Pasca-erupsi, Kawasan Rawan Bencana di Tenggara Gunung Semeru Meluas
Kawasan rawan bencana Gunung Semeru meluas di arah tenggara. Perubahan ini merupakan konsekuensi dari erupsi di Semeru pada 4 Desember 2021.
Oleh
MACHRADIN WAHYUDI RITONGA
·3 menit baca
BANDUNG, KOMPAS — Kawasan rawan bencana Gunung Semeru meluas pasca-erupsi 4 Desember 2021. Sejumlah desa di Kecamatan Pronojiwo dan Candipuro, Kabupaten Lumajang, Jawa Timur, yang berada di tenggara gunung diminta meningkatkan kewaspadaan karena penambahan tersebut.
Kepala Pusat Vulkanologi dan Mitigasi Bencana Geologi (PVMBG) Badan Geologi Andiani memaparkan, peta kawasan rawan bencana (KRB) Gunung Semeru meluas dari 72,16 kilometer persegi menjadi 80,43 kilometer persegi. Perubahan ini merupakan konsekuensi dari erupsi Semeru yang terjadi pada 4 Desember 2021.
Menurut Andiani, perubahan peta KRB Gunung Semeru kali ini hanya difokuskan di daerah tenggara yang menjadi dampak erupsi Desember lalu. Secara garis besar, perubahan ini terjadi di sekitar guguran awan panas hingga aliran lahar pada saat erupsi.
Perluasan KRB di kawasan tenggara ini melebar ke barat dan ke timur dibandingkan dengan KRB sebelumnya. Secara garis besar, perubahan ini terjadi di sekitar guguran awan panas hingga aliran lahar pada saat erupsi Semeru.
”Pembuatan ini melibatkan 30 ahli dari berbagai disiplin ilmu kebumian. Tidak hanya berasal dari PVMBG, tetapi juga berasal dari ahli-ahli dari pusat air tanah dan geologi tata lingkungan. Semua ini berdasarkan pemantauan intensif dengan menerapkan berbagai metode,” ujarnya dalam peluncuran peta KRB melalui daring yang disaksikan di Bandung, Jawa Barat, Jumat (14/1/2022).
Andiani menjabarkan, daerah dengan KRB yang meluas berada di Kecamatan Pronojiwo dan Candipuro. Dua daerah ini terdampak erupsi dengan luasan total mencapai 12,5 kilometer persegi.
Pasca-erupsi, KRB di Kecamatan Di Pronojiwo berada di Desa Supiturang dan Oro-oro Ombo seluas 28,12 kilometer persegi. Untuk daerah Candipuro, KRB berada di Desa Sumberwuluh dengan luas 10,8 kilometer persegi.
Peta kawasan rawan bencana ini bisa diunduh melalui situs magma.esdm.go.id.

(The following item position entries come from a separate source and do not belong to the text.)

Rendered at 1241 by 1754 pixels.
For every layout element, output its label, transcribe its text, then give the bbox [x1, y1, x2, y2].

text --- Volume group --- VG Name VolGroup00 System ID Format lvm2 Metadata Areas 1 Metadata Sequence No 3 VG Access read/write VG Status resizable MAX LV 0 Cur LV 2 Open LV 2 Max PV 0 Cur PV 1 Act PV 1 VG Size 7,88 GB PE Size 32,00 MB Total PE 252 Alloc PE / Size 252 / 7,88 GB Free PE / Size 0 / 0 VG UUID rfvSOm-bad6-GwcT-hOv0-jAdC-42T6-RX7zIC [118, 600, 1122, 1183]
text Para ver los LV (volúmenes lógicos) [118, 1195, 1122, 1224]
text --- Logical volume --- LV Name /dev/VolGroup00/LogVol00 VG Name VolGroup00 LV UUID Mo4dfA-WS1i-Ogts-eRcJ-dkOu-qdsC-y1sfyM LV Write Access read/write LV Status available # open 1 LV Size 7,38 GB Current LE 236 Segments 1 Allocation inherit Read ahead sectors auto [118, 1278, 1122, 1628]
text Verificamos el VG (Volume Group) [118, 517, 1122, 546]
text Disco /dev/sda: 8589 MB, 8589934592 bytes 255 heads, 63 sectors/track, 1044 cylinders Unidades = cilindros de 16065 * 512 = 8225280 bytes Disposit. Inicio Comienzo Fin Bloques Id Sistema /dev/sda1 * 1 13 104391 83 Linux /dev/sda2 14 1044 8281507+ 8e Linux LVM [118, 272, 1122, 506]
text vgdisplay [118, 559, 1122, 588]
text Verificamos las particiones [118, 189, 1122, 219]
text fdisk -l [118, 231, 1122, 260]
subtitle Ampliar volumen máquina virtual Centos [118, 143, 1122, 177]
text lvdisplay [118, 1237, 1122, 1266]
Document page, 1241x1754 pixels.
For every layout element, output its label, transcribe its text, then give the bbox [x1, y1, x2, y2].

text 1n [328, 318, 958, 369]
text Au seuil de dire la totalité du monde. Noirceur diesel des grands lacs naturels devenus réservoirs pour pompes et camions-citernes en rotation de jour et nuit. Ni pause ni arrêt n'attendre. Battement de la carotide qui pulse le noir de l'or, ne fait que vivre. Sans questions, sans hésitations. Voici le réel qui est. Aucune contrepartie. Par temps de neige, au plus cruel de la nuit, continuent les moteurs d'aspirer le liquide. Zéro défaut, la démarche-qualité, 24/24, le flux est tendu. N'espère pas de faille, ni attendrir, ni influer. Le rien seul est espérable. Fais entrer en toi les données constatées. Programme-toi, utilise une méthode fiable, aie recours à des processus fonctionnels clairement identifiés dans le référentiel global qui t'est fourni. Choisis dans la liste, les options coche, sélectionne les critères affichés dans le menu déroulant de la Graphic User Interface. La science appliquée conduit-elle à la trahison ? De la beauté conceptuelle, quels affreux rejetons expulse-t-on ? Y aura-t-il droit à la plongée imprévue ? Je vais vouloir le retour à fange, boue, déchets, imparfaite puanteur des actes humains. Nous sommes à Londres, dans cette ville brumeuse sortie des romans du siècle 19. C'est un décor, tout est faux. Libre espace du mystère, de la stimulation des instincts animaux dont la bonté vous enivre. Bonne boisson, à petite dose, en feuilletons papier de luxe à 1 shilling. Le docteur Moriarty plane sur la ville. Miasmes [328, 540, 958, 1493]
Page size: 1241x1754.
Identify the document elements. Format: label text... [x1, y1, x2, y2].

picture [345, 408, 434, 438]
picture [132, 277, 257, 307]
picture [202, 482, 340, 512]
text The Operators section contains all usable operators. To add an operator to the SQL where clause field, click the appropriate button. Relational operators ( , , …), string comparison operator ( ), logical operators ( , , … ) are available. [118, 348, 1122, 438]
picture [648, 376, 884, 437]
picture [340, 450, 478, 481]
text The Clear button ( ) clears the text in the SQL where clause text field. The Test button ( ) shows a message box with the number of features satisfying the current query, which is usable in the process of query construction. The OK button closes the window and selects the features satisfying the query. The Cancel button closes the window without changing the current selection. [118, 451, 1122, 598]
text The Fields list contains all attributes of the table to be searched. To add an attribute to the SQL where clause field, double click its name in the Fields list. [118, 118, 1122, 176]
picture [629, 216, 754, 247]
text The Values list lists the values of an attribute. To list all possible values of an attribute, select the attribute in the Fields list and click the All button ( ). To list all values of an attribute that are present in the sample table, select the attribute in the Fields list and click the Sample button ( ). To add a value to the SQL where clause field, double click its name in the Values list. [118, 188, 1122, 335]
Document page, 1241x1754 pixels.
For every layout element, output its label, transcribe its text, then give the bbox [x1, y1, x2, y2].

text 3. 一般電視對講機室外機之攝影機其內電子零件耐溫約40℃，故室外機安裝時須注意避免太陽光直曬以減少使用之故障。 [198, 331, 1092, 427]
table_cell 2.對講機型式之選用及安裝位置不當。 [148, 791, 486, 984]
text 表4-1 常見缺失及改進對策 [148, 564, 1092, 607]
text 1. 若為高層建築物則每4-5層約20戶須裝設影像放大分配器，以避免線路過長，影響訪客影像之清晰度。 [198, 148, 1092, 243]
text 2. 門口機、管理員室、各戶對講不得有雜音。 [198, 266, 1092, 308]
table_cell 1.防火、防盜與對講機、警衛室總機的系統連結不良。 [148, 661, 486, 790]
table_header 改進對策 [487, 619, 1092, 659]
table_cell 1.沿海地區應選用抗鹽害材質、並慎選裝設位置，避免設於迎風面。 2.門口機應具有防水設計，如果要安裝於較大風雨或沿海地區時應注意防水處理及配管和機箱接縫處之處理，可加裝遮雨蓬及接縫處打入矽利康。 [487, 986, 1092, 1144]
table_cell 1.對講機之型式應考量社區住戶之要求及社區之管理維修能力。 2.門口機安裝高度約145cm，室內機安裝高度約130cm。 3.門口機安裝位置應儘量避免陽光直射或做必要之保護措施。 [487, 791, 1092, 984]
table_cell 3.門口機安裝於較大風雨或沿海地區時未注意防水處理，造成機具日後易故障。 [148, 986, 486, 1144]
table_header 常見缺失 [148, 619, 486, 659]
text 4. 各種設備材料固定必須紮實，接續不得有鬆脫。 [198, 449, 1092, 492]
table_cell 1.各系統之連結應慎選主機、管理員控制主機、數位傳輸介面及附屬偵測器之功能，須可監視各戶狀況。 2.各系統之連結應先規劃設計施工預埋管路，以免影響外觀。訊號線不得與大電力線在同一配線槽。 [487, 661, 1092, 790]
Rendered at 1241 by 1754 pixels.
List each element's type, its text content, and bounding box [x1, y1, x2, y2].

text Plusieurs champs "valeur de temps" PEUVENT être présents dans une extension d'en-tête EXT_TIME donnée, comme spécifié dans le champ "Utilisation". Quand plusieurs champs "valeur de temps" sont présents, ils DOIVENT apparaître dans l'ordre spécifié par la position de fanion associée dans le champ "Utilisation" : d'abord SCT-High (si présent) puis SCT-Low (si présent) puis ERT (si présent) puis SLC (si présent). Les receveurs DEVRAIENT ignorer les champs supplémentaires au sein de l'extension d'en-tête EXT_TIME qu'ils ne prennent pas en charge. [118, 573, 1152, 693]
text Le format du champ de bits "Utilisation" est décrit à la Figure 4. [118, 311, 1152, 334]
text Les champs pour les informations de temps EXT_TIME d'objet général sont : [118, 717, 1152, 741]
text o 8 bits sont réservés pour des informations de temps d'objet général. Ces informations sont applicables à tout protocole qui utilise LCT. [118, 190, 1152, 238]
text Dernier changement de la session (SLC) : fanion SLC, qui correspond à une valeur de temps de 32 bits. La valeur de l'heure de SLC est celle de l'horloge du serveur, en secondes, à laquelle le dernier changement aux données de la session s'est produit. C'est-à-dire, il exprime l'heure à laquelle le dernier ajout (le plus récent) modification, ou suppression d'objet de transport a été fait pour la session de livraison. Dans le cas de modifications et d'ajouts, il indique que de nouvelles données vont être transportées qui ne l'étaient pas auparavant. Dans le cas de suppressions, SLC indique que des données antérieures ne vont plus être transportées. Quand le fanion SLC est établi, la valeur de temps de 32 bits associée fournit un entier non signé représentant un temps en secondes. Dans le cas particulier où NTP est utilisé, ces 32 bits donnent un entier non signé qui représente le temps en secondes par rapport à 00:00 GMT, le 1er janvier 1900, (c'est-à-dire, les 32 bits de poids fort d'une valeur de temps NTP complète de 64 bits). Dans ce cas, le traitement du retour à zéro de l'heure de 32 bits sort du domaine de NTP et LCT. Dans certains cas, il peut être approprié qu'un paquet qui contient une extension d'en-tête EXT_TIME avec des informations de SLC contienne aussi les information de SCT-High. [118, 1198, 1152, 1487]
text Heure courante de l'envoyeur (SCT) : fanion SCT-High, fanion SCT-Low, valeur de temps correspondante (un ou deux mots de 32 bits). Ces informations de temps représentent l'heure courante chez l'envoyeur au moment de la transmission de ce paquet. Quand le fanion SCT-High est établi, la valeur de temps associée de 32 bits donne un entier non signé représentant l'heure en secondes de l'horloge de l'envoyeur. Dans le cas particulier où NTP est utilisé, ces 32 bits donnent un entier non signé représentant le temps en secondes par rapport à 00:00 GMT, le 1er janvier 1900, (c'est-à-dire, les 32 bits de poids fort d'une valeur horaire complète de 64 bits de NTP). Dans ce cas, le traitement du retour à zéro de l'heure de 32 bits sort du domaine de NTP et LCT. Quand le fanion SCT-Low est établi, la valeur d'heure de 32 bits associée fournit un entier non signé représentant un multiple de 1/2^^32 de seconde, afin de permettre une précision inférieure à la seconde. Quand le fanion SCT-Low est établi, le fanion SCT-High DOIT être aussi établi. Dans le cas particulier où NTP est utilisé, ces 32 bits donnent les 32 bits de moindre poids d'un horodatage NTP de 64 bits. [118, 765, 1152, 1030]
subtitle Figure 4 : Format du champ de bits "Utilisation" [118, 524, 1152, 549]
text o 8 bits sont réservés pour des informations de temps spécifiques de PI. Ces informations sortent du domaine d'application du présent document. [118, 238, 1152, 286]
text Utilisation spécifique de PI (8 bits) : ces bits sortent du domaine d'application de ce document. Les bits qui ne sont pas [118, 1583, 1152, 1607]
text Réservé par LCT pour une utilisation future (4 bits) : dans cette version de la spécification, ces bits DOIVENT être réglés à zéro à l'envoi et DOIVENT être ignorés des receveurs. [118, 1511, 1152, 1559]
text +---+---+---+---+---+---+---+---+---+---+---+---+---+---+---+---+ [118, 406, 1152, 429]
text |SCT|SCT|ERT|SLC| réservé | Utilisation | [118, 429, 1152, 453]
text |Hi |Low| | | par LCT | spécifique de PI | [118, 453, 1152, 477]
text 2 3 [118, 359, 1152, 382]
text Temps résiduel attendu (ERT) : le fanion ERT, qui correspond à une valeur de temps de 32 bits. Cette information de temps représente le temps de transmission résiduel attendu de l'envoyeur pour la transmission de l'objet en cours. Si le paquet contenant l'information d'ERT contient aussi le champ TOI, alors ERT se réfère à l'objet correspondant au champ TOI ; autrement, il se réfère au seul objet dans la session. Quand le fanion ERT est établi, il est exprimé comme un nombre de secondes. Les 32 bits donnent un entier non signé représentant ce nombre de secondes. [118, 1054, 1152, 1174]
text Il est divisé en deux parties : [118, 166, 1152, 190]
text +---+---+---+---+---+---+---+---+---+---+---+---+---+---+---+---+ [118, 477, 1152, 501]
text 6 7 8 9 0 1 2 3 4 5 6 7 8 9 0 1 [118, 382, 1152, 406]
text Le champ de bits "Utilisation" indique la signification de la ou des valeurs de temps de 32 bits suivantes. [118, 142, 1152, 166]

Menurut Andiani, perubahan ini meluas ke barat dan ke timur dari KRB sebelumnya. Secara garis besar, perubahan ini terjadi di sekitar guguran awan panas hingga aliran lahar pada saat erupsi Semeru. Perubahan yang terjadi tidak hanya menambah luasan KRB, tetapi juga meningkatkan zona KRB dari suatu wilayah.
Berdasarkan peta KRB, zona rawan bencana dibagi menjadi tiga kawasan. KRB I merupakan daerah yang berpotensi terlanda lahar, sedangkan KRB II merupakan perluasan KRB III dengan kemungkinan tinggi terlanda awan panas, aliran lava, hingga guguran batu (pijar).
Sementara itu, KRB III adalah kawasan yang berpotensi terlanda awan panas, aliran lava, hingga guguran batu (pijar). Masyarakat di daerah KRB II dan III harus waspada dan mempersiapkan diri untuk mengungsi jika terjadi peningkatan aktivitas gunung api.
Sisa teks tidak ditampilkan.